Expressões como "garre mão", "carca mecha" e "vou me apinchar", já incorporadas ao texto pelo autor Walcyr Carrasco, foram retiradas do vocabulário do pai do ator, que morava no interior de São Paulo e morreu há cerca de dois anos. "Está tudo guardado na minha memória. Coloco em prática e faço uma homenagem ao velho", afirma, com um sorriso emocionado.

De semblante sério e de personalidade aparentemente reservada, Osmar assume um tom de indisfarçável empolgação quando fala de seu trabalho.

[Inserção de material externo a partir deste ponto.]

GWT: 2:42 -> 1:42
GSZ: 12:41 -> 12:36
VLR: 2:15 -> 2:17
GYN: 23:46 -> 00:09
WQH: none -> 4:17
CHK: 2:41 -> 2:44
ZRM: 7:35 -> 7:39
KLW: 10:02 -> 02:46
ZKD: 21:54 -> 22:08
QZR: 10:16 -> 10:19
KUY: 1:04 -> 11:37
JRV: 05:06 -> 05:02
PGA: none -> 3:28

Nesses momentos, fica até mais fácil imaginá-lo cortando a cidade do Rio de Janeiro em cima de uma motocicleta, um de seus hobbies prediletos. É com o mesmo misto de diversão e seriedade que ele encara o ofício de ator. "Toda arte tem de divertir o espectador, mas tem de ser inquietante também. Um ator deve estar sempre testando um vôo que nunca foi feito", define, com os olhos cheios de brilho.

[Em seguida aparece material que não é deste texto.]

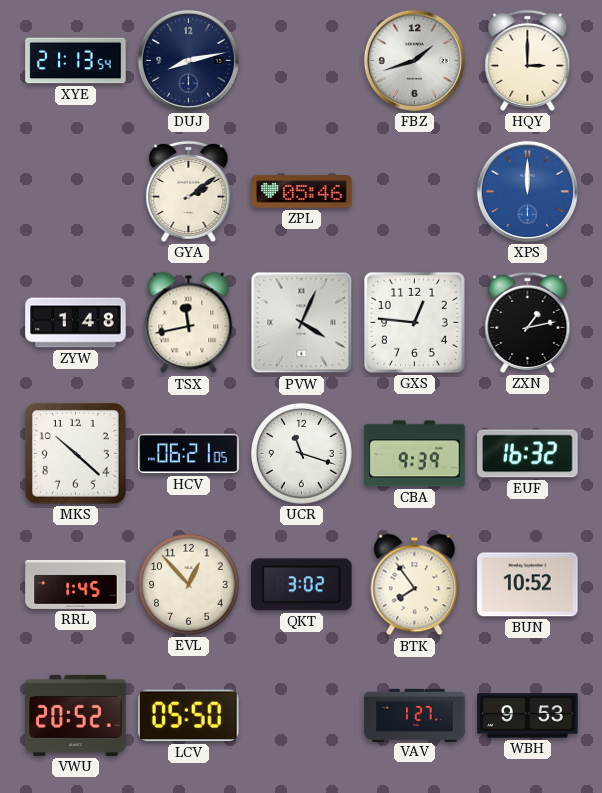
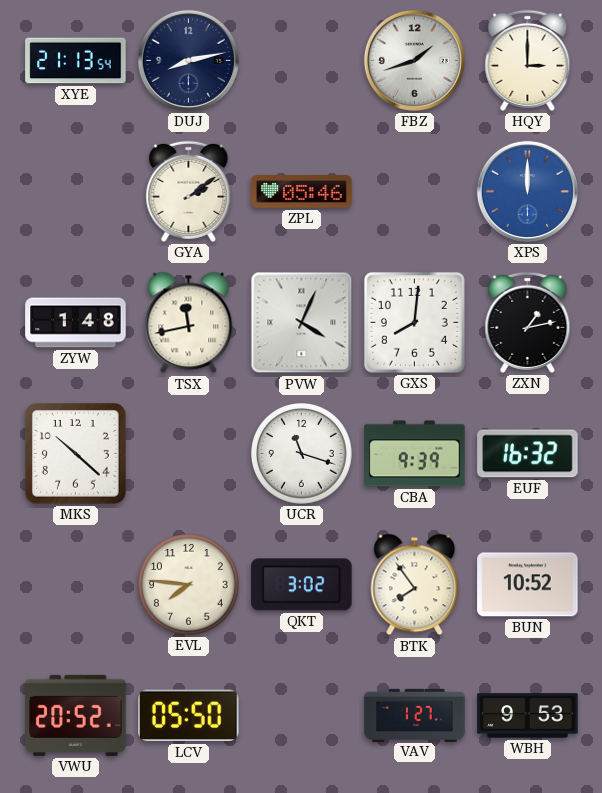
GXS: 12:46 -> 8:01
HCV: 06:21 -> none
RRL: 1:45 -> none
EVL: 12:53 -> 7:46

TV PRESS – Em que aspecto o confeiteiro Margarido mais atraiu você?

OSMAR PRADO – Logo que li a sinopse da novela, percebi a possibilidade de homenagear meu pai, falecido recentemente. O Margarido é meu pai escrito. Ele era colérico, emocionalmente à flor da pele, uma pessoa como o tempo, que ora troveja, ora abre sol. Ele tinha essa coisa bem interiorana. Falava de um jeito muito interessante e a gente dava risada quando ele estava nervoso. Peguei muito do vocabulário dele. Só não pude pegar os palavrões, que ele usava muito também...

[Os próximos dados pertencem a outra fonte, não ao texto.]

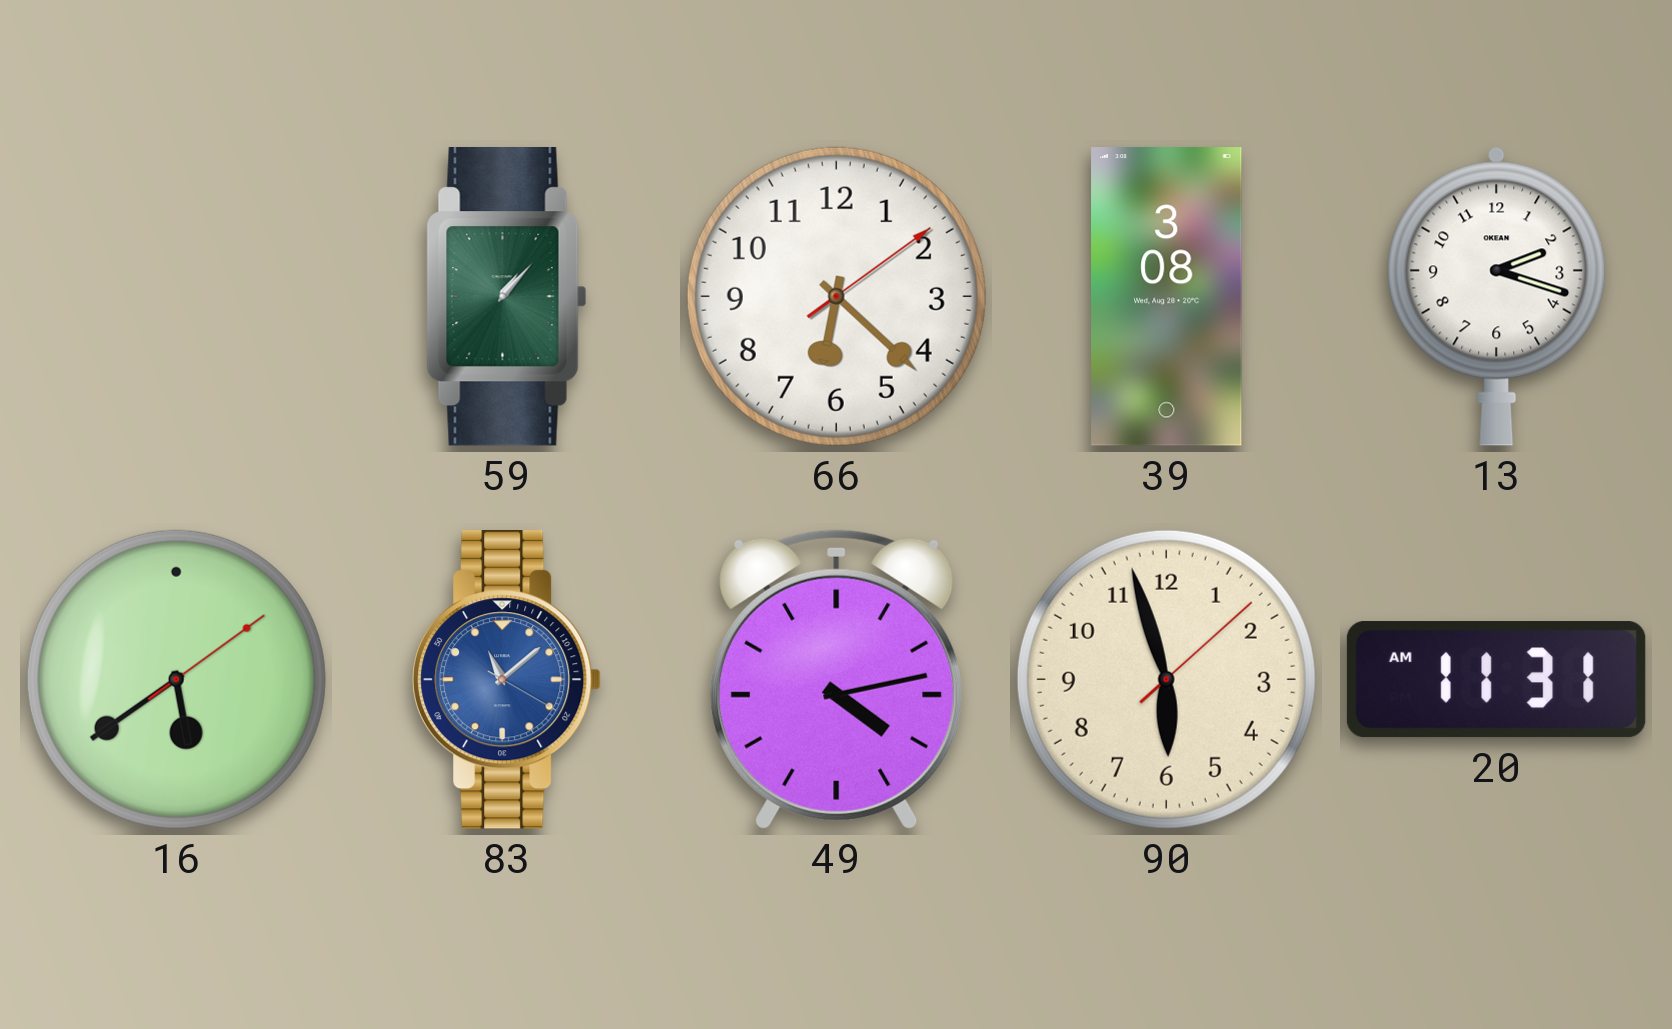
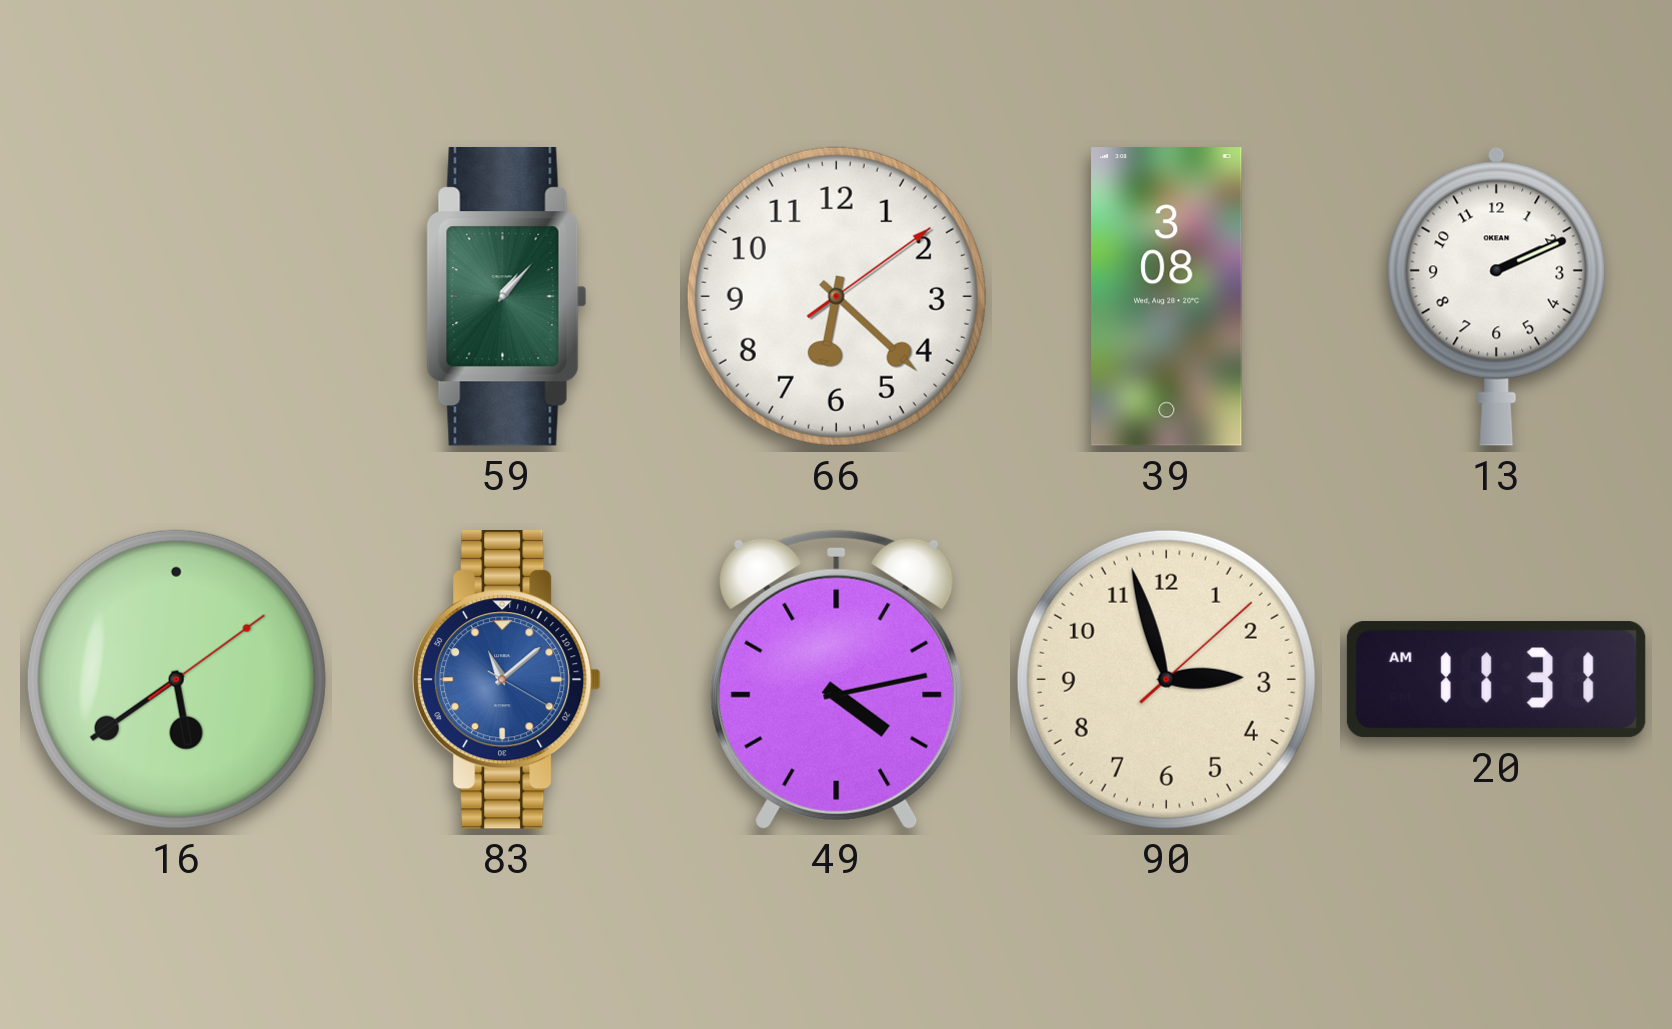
13: 2:18 -> 2:11
90: 5:57 -> 2:57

TV PRESS – Que outras inspirações você teve na hora de criar o personagem?

PRADO – O caráter, o orgulho que ele tem de ter conquistado as coisas com sacrifício. É um cara que tem ética, não aceitaria nada de graça. Às vezes é um pouco moralista, como seria normal na década de 20 do século passado. E tem a relação dele com a comida, que é uma coisa meio mágica e me influenciou muito. Quantas vezes as pessoas vão a uma festa e não se dão conta do trabalho que deu preparar aquilo tudo? Agora, fico olhando com toda atenção o bolo, os docinhos. Aquilo é uma forma de arte.

TV PRESS – Quais foram suas principais preocupações na composição do Margarido?

PRADO – No caso do Margarido, acho que não há composição, com exceção do sotaque. É diferente, por exemplo, do Tomás Alencar, de Os Maias, que vivia numa outra cultura, com um modo diferente de lidar com a palavra. Com o Margarido, investi muito mais no aspecto interior que no exterior. Minha maior preocupação é humanizá-lo, sempre. Eu comprei esta briga com o Jorge Fernando, falei: "Não vou partir para a caricatura". O personagem é magnânimo, mas não tenho pudor de mostrar que pode ser colérico, violento, ameaçador. É um ser humano. Quanto mais estrada eles derem, mais eu vou mergulhar. E está dando certo. Estou adorando fazer.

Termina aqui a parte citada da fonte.